Standard Clustering¶
The Standard Clustering task clusters data with a k-means algorithm, by dividing a given dataset into k clusters and aggregating representative records with similar profiles.
The statistical average of all the data items in the same cluster is defined as the cluster centroid.
This task is divided into four tabs:
The Options Tab
The Monitor Tab
The Clusters Tab
The Results Tab
The Options tab¶
In the Options tab, users can set up the analysis’ constraints. It is divided into two tabs: the Basic and the Advanced tab.
More information on this tab can be found in the clustering tasks homepage.
The Monitor tab¶
In the Monitor tab, users can visualize the properties of the generated clusters. It is divided into two tabs: the Elements and the Dispersion tabs.
More information on this tab can be found in the clustering tasks homepage.
The Clusters tab¶
The Clusters tab contains a spreadsheet displaying the values of the profile attributes for the centroids of the generated clusters, along with the number of elements and the dispersion coefficient for each of them.

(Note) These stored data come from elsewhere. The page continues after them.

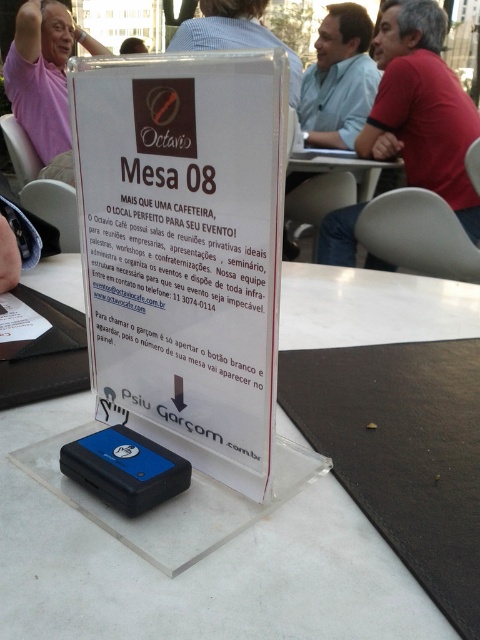
Is clear plastic sign at center above black plastic remote at center?

Correct, clear plastic sign at center is located above black plastic remote at center.

Is point (186, 321) positioned in front of point (162, 465)?

That is False.

At what (x,y) coordinates should I click in order to perform the action: click on clear plastic sign at center. Please return your answer as a coordinate pair (x, y). This screenshot has width=480, height=640. Looking at the image, I should click on (184, 248).

How much distance is there between transparent plastic sign at center and black plastic remote at center?

transparent plastic sign at center and black plastic remote at center are 9.25 inches apart.

Does transparent plastic sign at center have a greater width compared to black plastic remote at center?

Yes.

At what (x,y) coordinates should I click in order to perform the action: click on transparent plastic sign at center. Please return your answer as a coordinate pair (x, y). Image resolution: width=480 pixels, height=640 pixels. Looking at the image, I should click on (195, 566).

Where is `transparent plastic sign at center`? transparent plastic sign at center is located at coordinates (195, 566).

Which is behind, point (371, 600) or point (372, 60)?

The point (372, 60) is behind.

Is point (224, 561) in front of point (319, 144)?

Yes, it is.

Between point (324, 280) and point (359, 13), which one is positioned behind?

The point (359, 13) is behind.

Where is `transparent plastic sign at center`? This screenshot has height=640, width=480. transparent plastic sign at center is located at coordinates (195, 566).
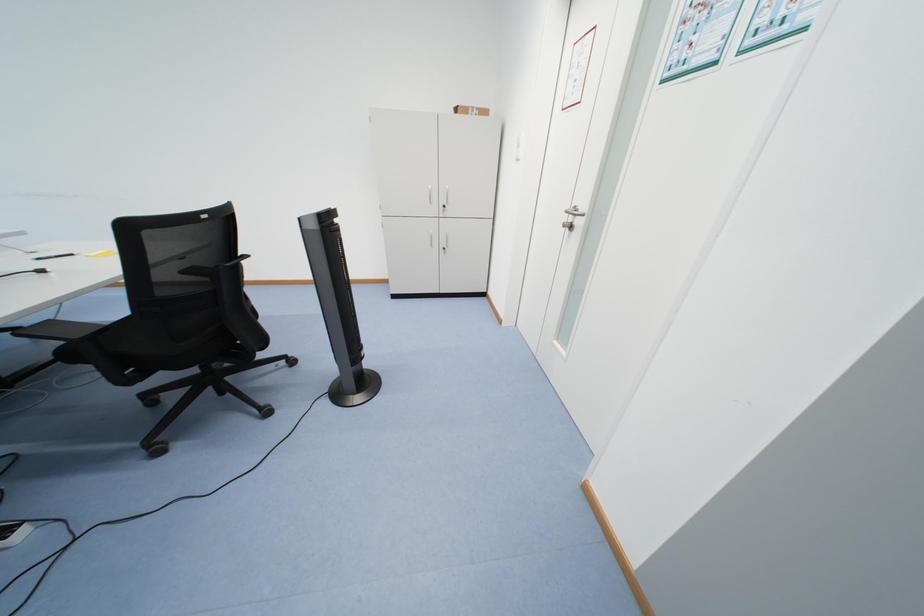
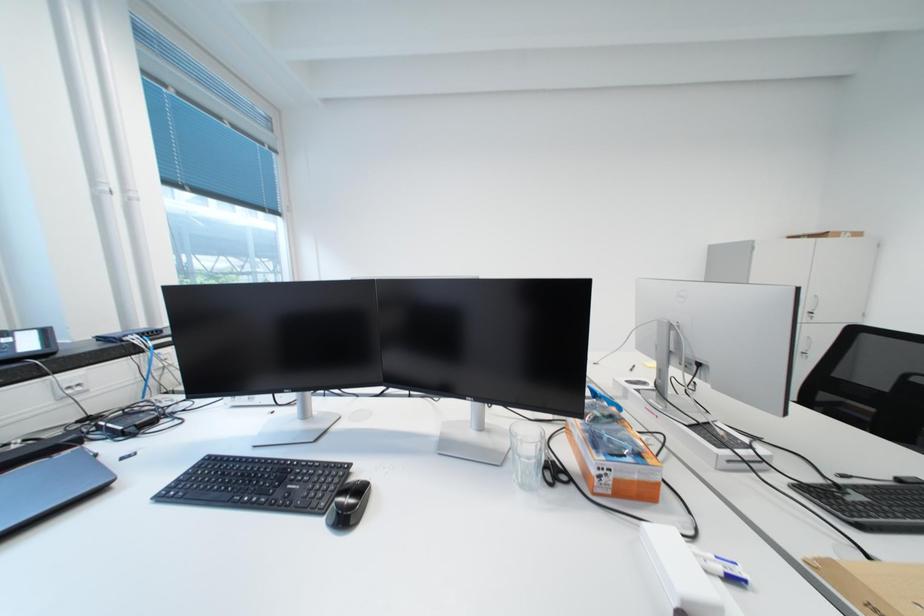
Question: Which direction would the cameraman need to move to produce the second image? Reply with the corresponding letter.

Choices:
 (A) Left
 (B) Right
 (C) Forward
 (D) Backward

Answer: (A)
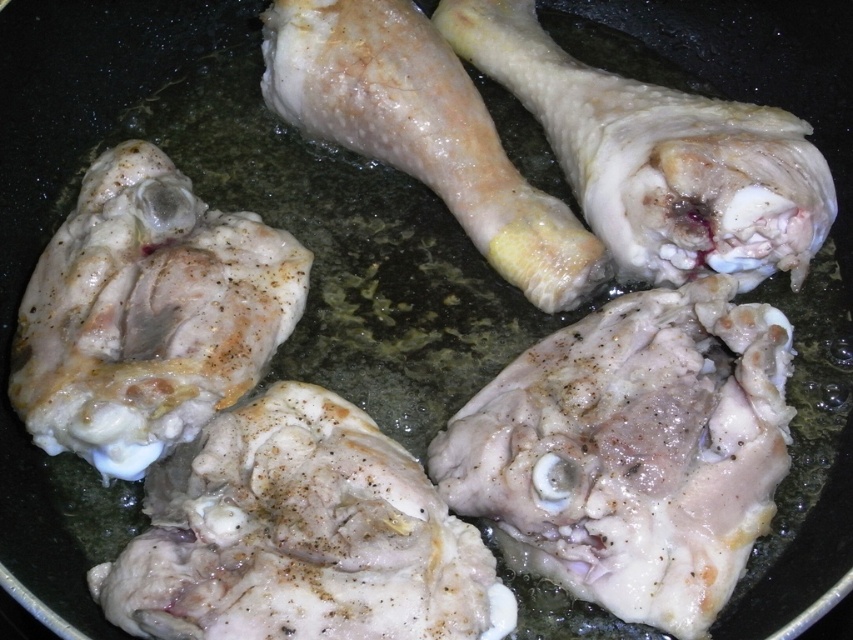
You are a chef trying to flip the white matte chicken thigh at center in the frying pan. Based on its current position, which direction should you move the spatula to flip it so that it lands back in the pan?

The white matte chicken thigh at center is located at point coordinates, so you should move the spatula in a upward direction to flip it so that it lands back in the pan.

You are a chef preparing a dish and need to flip the chicken thighs in the pan. Which chicken thigh should you flip first to ensure even cooking? The white matte chicken thigh at center and the white matte chicken thigh at lower left are both in the pan.

You should flip the white matte chicken thigh at center first because it is positioned under the white matte chicken thigh at lower left, meaning it might be cooking unevenly due to its placement beneath the other thigh.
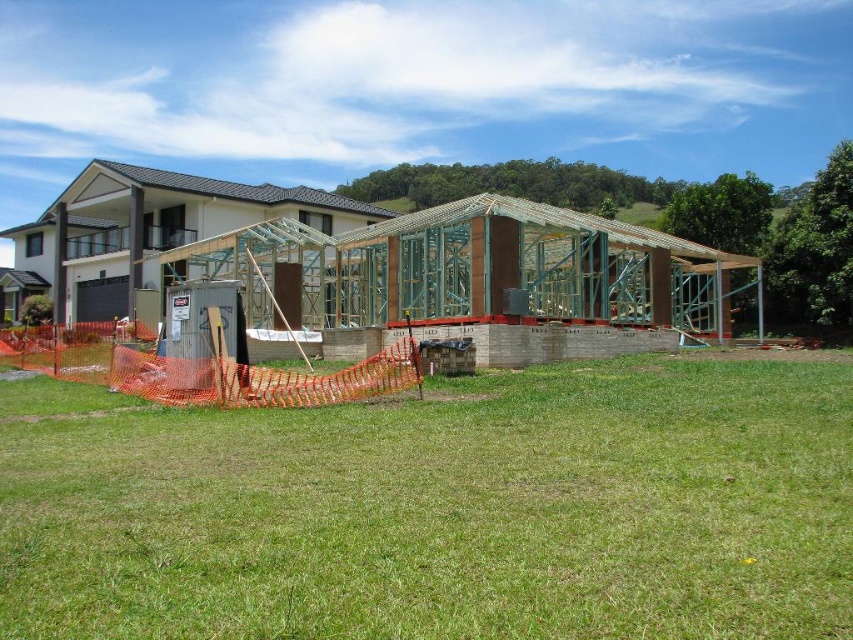
Can you confirm if green grass at center is positioned to the right of wooden frame house under construction at center?

Correct, you'll find green grass at center to the right of wooden frame house under construction at center.

Based on the photo, is green grass at center above wooden frame house under construction at center?

No, green grass at center is not above wooden frame house under construction at center.

Does point (316, 620) lie behind point (544, 314)?

No, (316, 620) is in front of (544, 314).

Image resolution: width=853 pixels, height=640 pixels. I want to click on green grass at center, so click(439, 508).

More information on this tab can be found in the clustering tasks homepage.
The Results tab¶
The Results tab provides information on the computation. It is divided into two sections:
General info, whose features are described in the clustering tasks homepage
Result Quantities, where users can visualize the following results quantities:
Average dispersion of clusters
Average weight
Davies-Bouldin index
Dispersion of default cluster
Inter-cluster distance variance
Intra-cluster distance variance
Maximum number of points in a cluster
Minimum number of points in a cluster
Number of clusters
Number of samples
Number of singleton clusters
PseudoF index (Calinski-Harabasz criterion)
Relative PseudoF index
Example¶
This example uses the Adult dataset.
After having imported the dataset through an Import from Text File task, drag a Data Manager onto the stage, and link it to the import task.
Open the Data Manager and right-click on the Income attribute, then select Ignored>Set.

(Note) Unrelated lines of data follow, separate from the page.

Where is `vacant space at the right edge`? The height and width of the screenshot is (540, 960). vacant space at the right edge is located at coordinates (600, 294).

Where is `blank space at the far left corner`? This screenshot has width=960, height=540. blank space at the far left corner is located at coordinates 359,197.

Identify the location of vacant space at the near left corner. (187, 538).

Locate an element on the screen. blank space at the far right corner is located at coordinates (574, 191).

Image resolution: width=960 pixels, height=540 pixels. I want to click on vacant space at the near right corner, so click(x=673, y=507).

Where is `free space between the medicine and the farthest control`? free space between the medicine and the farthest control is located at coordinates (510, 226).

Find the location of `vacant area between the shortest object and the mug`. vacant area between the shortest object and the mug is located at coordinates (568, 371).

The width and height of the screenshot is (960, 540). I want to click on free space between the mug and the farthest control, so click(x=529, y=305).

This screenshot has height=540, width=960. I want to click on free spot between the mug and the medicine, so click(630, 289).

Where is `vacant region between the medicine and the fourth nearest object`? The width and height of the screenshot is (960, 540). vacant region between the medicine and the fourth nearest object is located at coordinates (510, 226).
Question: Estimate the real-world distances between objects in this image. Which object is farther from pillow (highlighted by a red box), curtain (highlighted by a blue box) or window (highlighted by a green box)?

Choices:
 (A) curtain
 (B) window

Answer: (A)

Save and compute the task.
Add a Standard Clustering (K-means) task to the flow and configure it as follows:
Drag the age, education-num, capital-gain and hours-per-week attributes onto the Attributes to consider for clustering list.
Select Normal in the Normalization for ordered variables drop-down list.

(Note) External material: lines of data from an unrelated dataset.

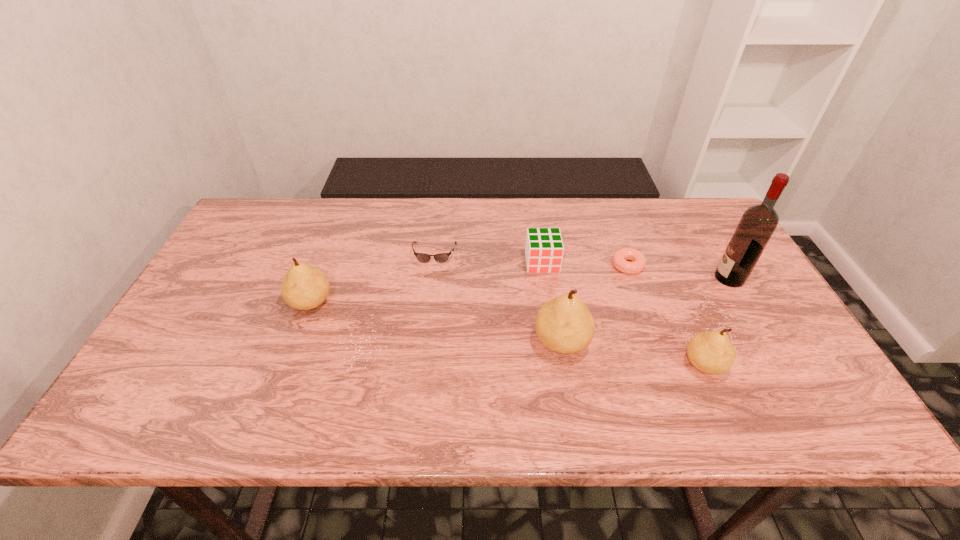
Please point a spot to place another pear for symmetrical spacing. Please provide its 2D coordinates. Your answer should be formatted as a tuple, i.e. [(x, y)], where the tuple contains the x and y coordinates of a point satisfying the conditions above.

[(431, 321)]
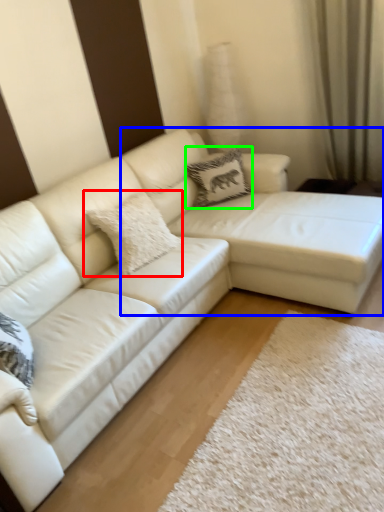
Question: Which object is positioned closest to pillow (highlighted by a red box)? Select from couch (highlighted by a blue box) and pillow (highlighted by a green box).

Choices:
 (A) couch
 (B) pillow

Answer: (A)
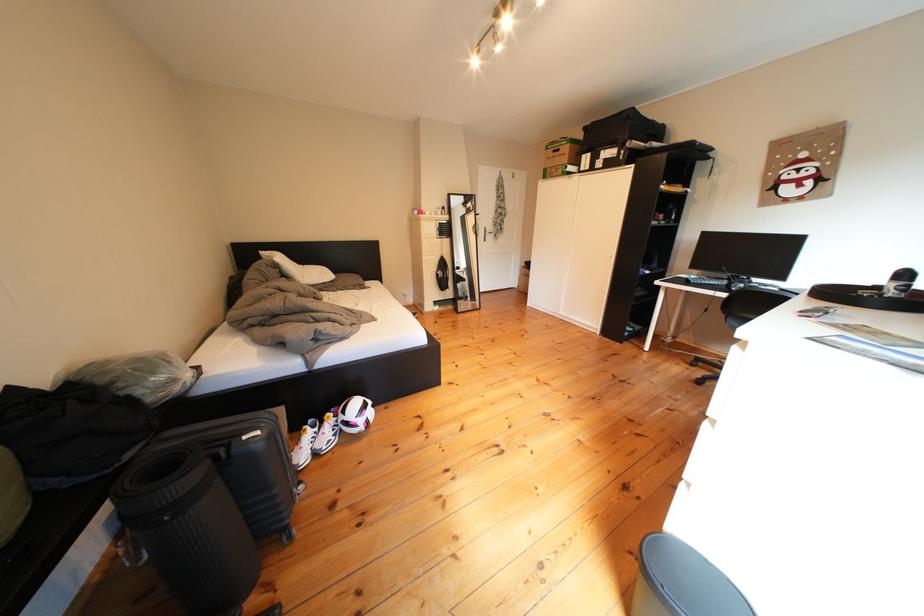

Enter 2 in the Number of clusters to be generated (the number of classes in the original classification problem) box.
After clicking Compute to start the analysis, the properties of the generated clusters can be viewed in the Monitor tab of the Standard Clustering task.
At the end of the computation the dispersion coefficients of the clusters are displayed. A similar histogram can be viewed for the number of elements, by opening the corresponding #Elements tab, as shown in the screenshot.
Note that you can stop the computation at any point by clicking the Stop computation button in the main toolbar. In this case, the last cluster subdivision is maintained and considered hereinafter.
After the execution we obtain two clusters whose characteristics are displayed in the Clusters panel of the task. In each row of the spreadsheet the first columns contain the centroids for the clusters. The cluster column contains the progressive index of the cluster, whereas the columns nelem and disp give the number of elements and the dispersion coefficient, respectively. The last (third) row reports the values characterizing the default cluster, obtained by including in a single group all the elements of the training set.
Clicking on the Results tab displays a summary of the computation performed, with:
the task name and identifier and execution time,
some input data quantities,
some results of the computation, such as the number of clusters generated and their properties.
Add an Apply Model task to the flow to create the index of the cluster to which each pattern in the training and in the test set belongs. This is obtained by finding the nearest centroid according to the Distance and Normalization options selected in the Option panel of the Standard Clustering task.
Compute the task leaving its default settings. To view the results, right-click the Apply Model task and select Take a look.
32 additional result variables have been added to the dataset as can be seen in the final Data Manager task.
The first three result variables concern the cluster associated with the current pattern:
The index of the cluster: pred(Output).
The confidence of the association between cluster and pattern: conf(Output), given by 1-0.5*d1/d2, where d1 and d2 are the distances from the nearest and the second-nearest centroid, respectively. Since d1<d2 the confidence always lies in the interval [0.5,1].
The row of the Clusters tab in the Standard Clustering task containing the associated cluster: clust(Output).
The subsequent 14 result variables report the values of the profile attributes for the centroid of the associated cluster: pred(age), pred(workclass), etc.
The remaining 15 result variables concern the error performed when these values are employed as a forecast for the actual profile attributes of the pattern. In particular, the first of these result variables (error) provides the total error, whereas the others (err(age), err(workclass), etc.) give the error for each attribute.